Corna di Medale (m.1029) - via Gogna

Dettagli

  • Accesso stradale:
    • da Laorca: da Lecco prendere la strada che sale in Valsassina, raggiungendo la frazione di Laorca. Al secondo marcato tornante (ampio slargo) svoltare a sinistra e seguire la strada per 200/300 metri, fino ad un parcheggio.

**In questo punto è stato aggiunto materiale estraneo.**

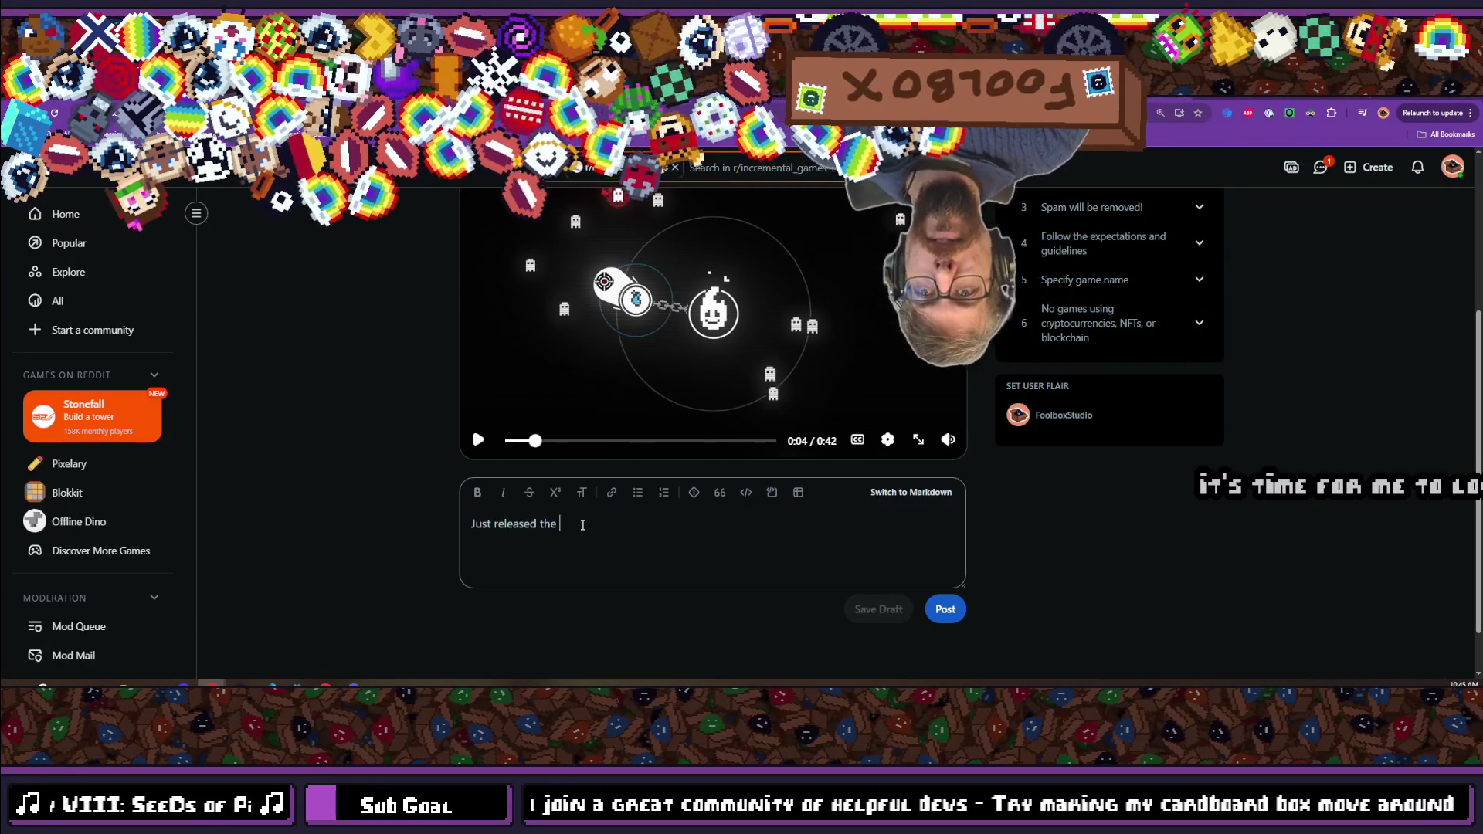
pyautogui.write("Demo for the game I've b")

    • da Rancio (via Quarto): dalla città di Lecco seguire le indicazioni per la Valsassina e in salita uscire dalla città. Presso un tornante a destra svoltare a sinistra in via Quarto che porta a Rancio. Raggiungere uno slargo ed imboccare verso monte, a destra, una ripidissima strada asfaltata con (stanga aperta e paline indicative sentieri). Dopo qualche tornante si arriva ad una stanga chiusa dove è possibile parcheggiare.
  • Avvicinamento:
    • da Laorca: dal fondo del parcheggio seguire una stradina (quella di destra) che costeggia un cimitero e diviene poi un sentiero, raggiungendo e superando l'ex rifugio Medale. Proseguendo si raggiunge la strada sotto le reti paramassi (indicazioni per il Medale) che si segue fino ad incrociare il sentiero che scende dal retro del Medale (a destra) e quello che porta all'attacco della ferrata del Medale (cartello). Seguire questo secondo sentiero, passando alla base del Medale e raggiungere l'attacco della ferrata.

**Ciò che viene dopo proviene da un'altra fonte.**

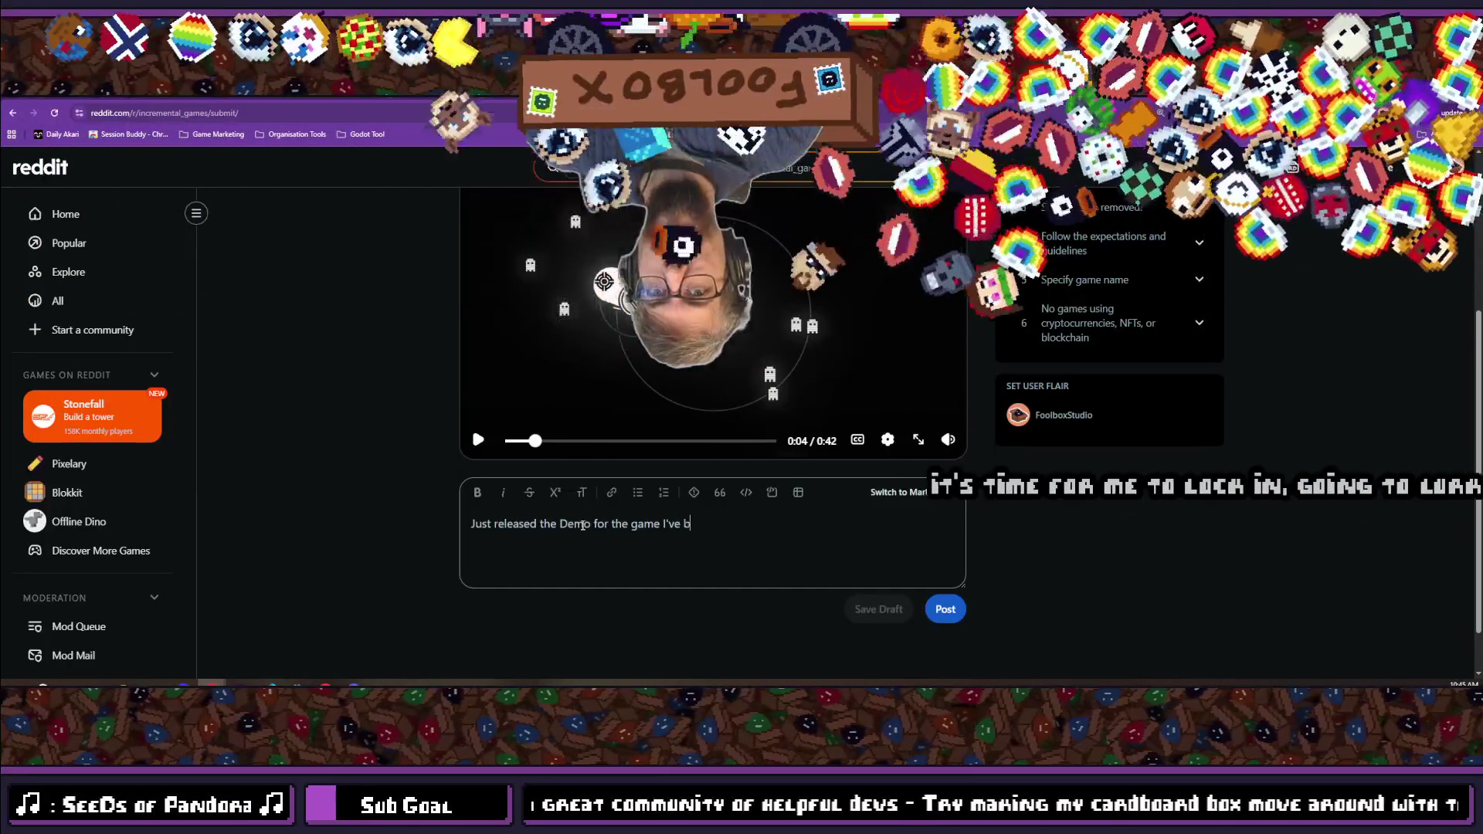
pyautogui.write('een working')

    • da Rancio (via Quarto): oltrepassare la stanga ed imboccare il primo sentiero sulla destra, costeggiare la rete para sassi ed al bivio seguire le indicazioni per la Ferrata del Medale. Salire per sentiero sempre più ripido fino in prossimità della parete dell'Antimedale. Tenere la destra e seguire il sentiero che in breve conduce alla ferrata Alpini della Medale.
    Salire l'itinerario attrezzato (utilizzare idoneo sistema di autoassicurazione) fino a monte del Pilastro Irene in corrispondenza di un'ampia cengia. Traversare a destra per tracce di sentiero, lasciare a sinistra l'attacco della via Altri Tempi o Pancera Rosa, proseguire in leggera discesa fino alla base di un pilastro roccioso, aggirarlo sulla destra e raggiungere l'attacco della via Bonatti (scritta in vernice blu). Scendere traversando tre metri a destra (faccia a monte) verso un alberello e raggiungere la calata attrezzata su fittoni resinati. Calarsi per circa 20 metri fino ad un'esile cengia esposta all'altezza di un piccolo nut incastrato. Procedendo assicurati traversare a destra per circa 10 metri e raggiungere la sosta di partenza attrezzata su due chiodi collegati da un cordone posta sulla verticale dei grandi tetti marroni. (1h00)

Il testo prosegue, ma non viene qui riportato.